[ASSIGNMENT]:
All entries must come back exactly as given, with no pictures in the copy.

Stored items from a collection

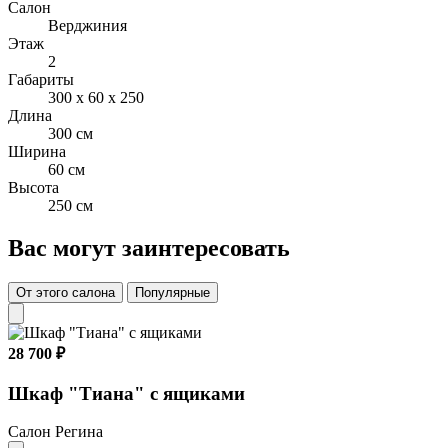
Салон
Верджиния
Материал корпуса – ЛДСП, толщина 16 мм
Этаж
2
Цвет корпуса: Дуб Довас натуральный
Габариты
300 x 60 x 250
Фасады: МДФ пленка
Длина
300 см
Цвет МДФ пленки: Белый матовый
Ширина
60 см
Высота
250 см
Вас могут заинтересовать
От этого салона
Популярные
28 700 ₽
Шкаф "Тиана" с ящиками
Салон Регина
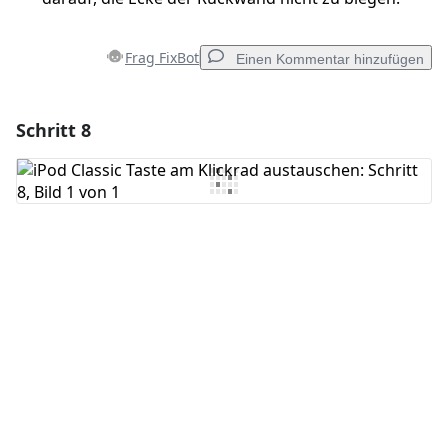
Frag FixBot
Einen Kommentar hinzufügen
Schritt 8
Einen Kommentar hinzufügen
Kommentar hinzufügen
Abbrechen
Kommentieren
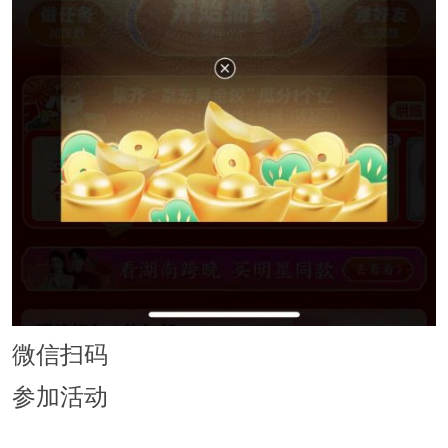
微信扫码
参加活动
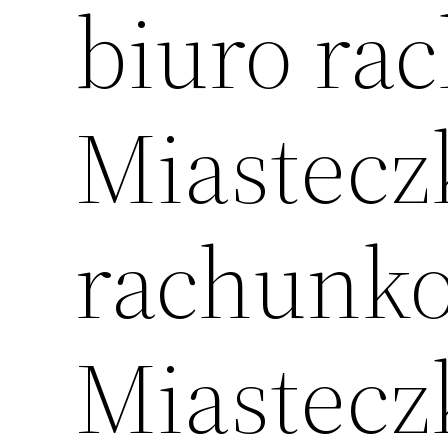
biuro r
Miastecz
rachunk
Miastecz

[RESPONSE TO THIS TASK]:
Салон
Верджиния
Материал корпуса – ЛДСП, толщина 16 мм
Этаж
2
Цвет корпуса: Дуб Довас натуральный
Габариты
300 x 60 x 250
Фасады: МДФ пленка
Длина
300 см
Цвет МДФ пленки: Белый матовый
Ширина
60 см
Высота
250 см
Вас могут заинтересовать
От этого салона
Популярные
28 700 ₽
Шкаф "Тиана" с ящиками
Салон Регина
Frag FixBot
Einen Kommentar hinzufügen
Schritt 8
Einen Kommentar hinzufügen
Kommentar hinzufügen
Abbrechen
Kommentieren
微信扫码
参加活动
biuro r
Miastecz
rachunk
Miastecz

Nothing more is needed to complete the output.